When working with Fastify and pino-nestjs together, you need to understand how logger instances are managed:

  1. Request vs. Application Context:

    • Fastify creates a logger with your configuration for each request
    • NestJS has additional execution contexts (like lifecycle events) that occur outside request context
    • For these non-request contexts, Logger/PinoLogger services use a separate pino instance configured via forRoot/forRootAsync
  2. Configuration Sharing Issues:

    • When configuring pino via FastifyAdapter, there's no way to extract that configuration and apply it to the out-of-context logger
    • Without explicit configuration in forRoot/forRootAsync, the out-of-context logger will use default parameters
  3. Potential Solutions:

    • For consistency, you must provide identical configurations to both Fastify and LoggerModule
    • Better approach: configure only through LoggerModule and drop the useExisting option entirely
  4. When to use useExisting: true:

    • Only when you don't need logging for lifecycle events and application-level logging
    • Only when using pino with default parameters in Fastify-based NestJS apps

For all other scenarios, using useExisting: true will lead to either code duplication or unexpected behavior.

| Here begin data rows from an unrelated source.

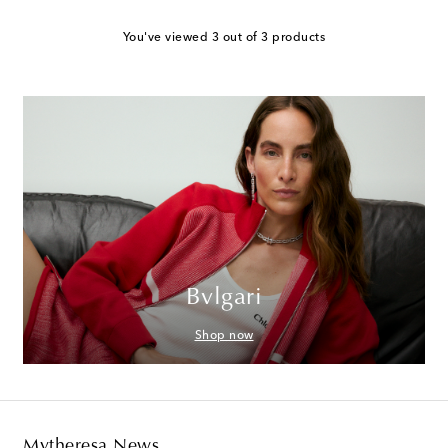
You've viewed 3 out of 3 products
Bvlgari
Shop now
Mytheresa News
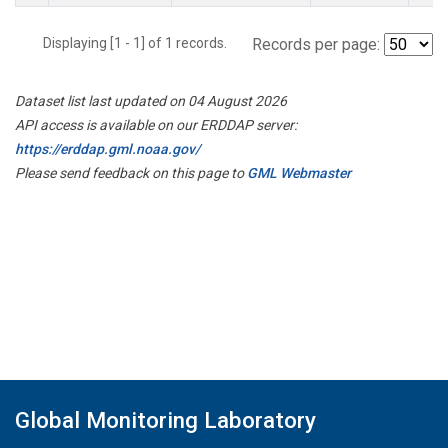
Displaying [1 - 1] of 1 records.
Records per page:
Dataset list last updated on 04 August 2026
API access is available on our ERDDAP server:
https://erddap.gml.noaa.gov/
Please send feedback on this page to
GML Webmaster
Global Monitoring Laboratory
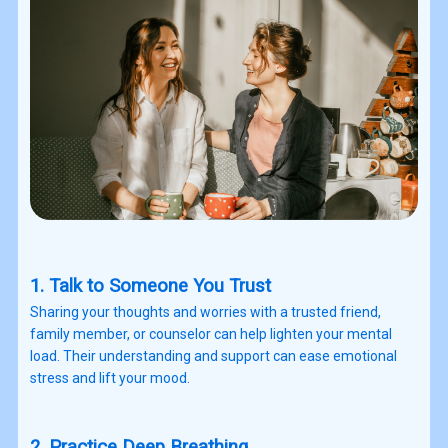
1. Talk to Someone You Trust
Sharing your thoughts and worries with a trusted friend,
family member, or counselor can help lighten your mental
load. Their understanding and support can ease emotional
stress and lift your mood.
2. Practice Deep Breathing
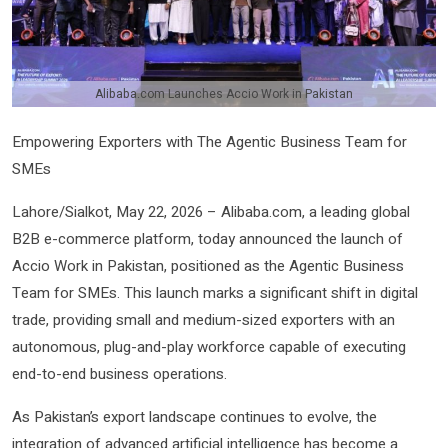
Alibaba.com Launches Accio Work in Pakistan
Empowering Exporters with The Agentic Business Team for
SMEs
Lahore/Sialkot, May 22, 2026 – Alibaba.com, a leading global
B2B e-commerce platform, today announced the launch of
Accio Work in Pakistan, positioned as the Agentic Business
Team for SMEs. This launch marks a significant shift in digital
trade, providing small and medium-sized exporters with an
autonomous, plug-and-play workforce capable of executing
end-to-end business operations.
As Pakistan’s export landscape continues to evolve, the
integration of advanced artificial intelligence has become a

Assign extra fields for future calls

You can enrich logs using the assign method of PinoLogger:

@Controller('/')
class TestController {
  constructor(
    private readonly logger: PinoLogger,
    private readonly service: MyService,
  ) {}

  @Get()
  get() {
    // Assign extra fields in one place...
    this.logger.assign({ userID: '42' });
    return this.service.test();
  }
}

@Injectable()
class MyService {
  private readonly logger = new Logger(MyService.name);

  test() {
    // ...and it will be logged in another place
    this.logger.log('hello world');
  }
}

Set the assignResponse parameter to true to also enrich request completion logs.

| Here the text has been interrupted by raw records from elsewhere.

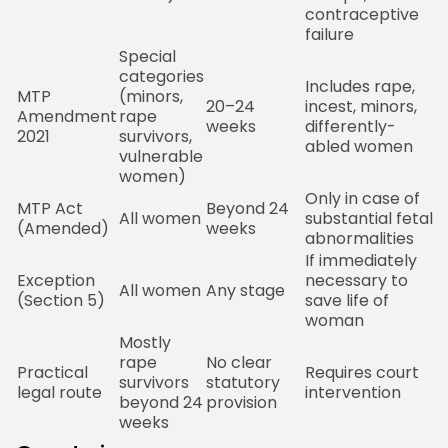
contraceptive
failure
Special
categories
Includes rape,
MTP
(minors,
2
20–24
incest, minors,
Amendment
rape
M
weeks
differently-
2021
survivors,
P
abled women
vulnerable
women)
Only in case of
S
MTP Act
Beyond 24
All women
substantial fetal
M
(Amended)
weeks
abnormalities
B
If immediately
Exception
necessary to
D
All women
Any stage
(Section 5)
save life of
o
woman
Mostly
rape
No clear
C
Practical
Requires court
survivors
statutory
M
legal route
intervention
beyond 24
provision
B
weeks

Change Pino parameters at runtime

You can modify pino root logger parameters at runtime:

@Controller('/')
class TestController {
  @Post('/change-logging-level')
  setLevel() {
    PinoLogger.root.level = 'info';
    return null;
  }
}

Expose stack trace and error class in err property

Use the provided interceptor to expose actual error details:

import { LoggerErrorInterceptor } from 'pino-nestjs';

const app = await NestFactory.create(AppModule);
app.useGlobalInterceptors(new LoggerErrorInterceptor());

Frequently asked questions

Q: How do I disable automatic request/response logs?

A: Use the autoLogging field of pino-http in the pinoHttp configuration.

Q: How do I pass X-Request-ID header or generate UUID for req.id?

A: Use the genReqId field of pino-http in the pinoHttp configuration.

Q: How does it work?

A: It uses pino-http to create a child-logger for each request, and with AsyncLocalStorage, Logger and PinoLogger can access it from any service. This allows logs to be grouped by req.id.

Q: Why use AsyncLocalStorage instead of REQUEST scope?

A: REQUEST scope can have performance issues as it creates new instances of each service per request.

Q: What about pino built-in methods/levels?

A: Here's the mapping between methods:

pinoPinoLoggerNestJS Logger
tracetraceverbose
debugdebugdebug
infoinfolog
warnwarnwarn
errorerrorerror
fatalfatalfatal (since nestjs@10.2)

Q: I use Fastify and want to configure pino at the Adapter level. Can I use that config for the logger?

A: You can use useExisting: true, but there are caveats.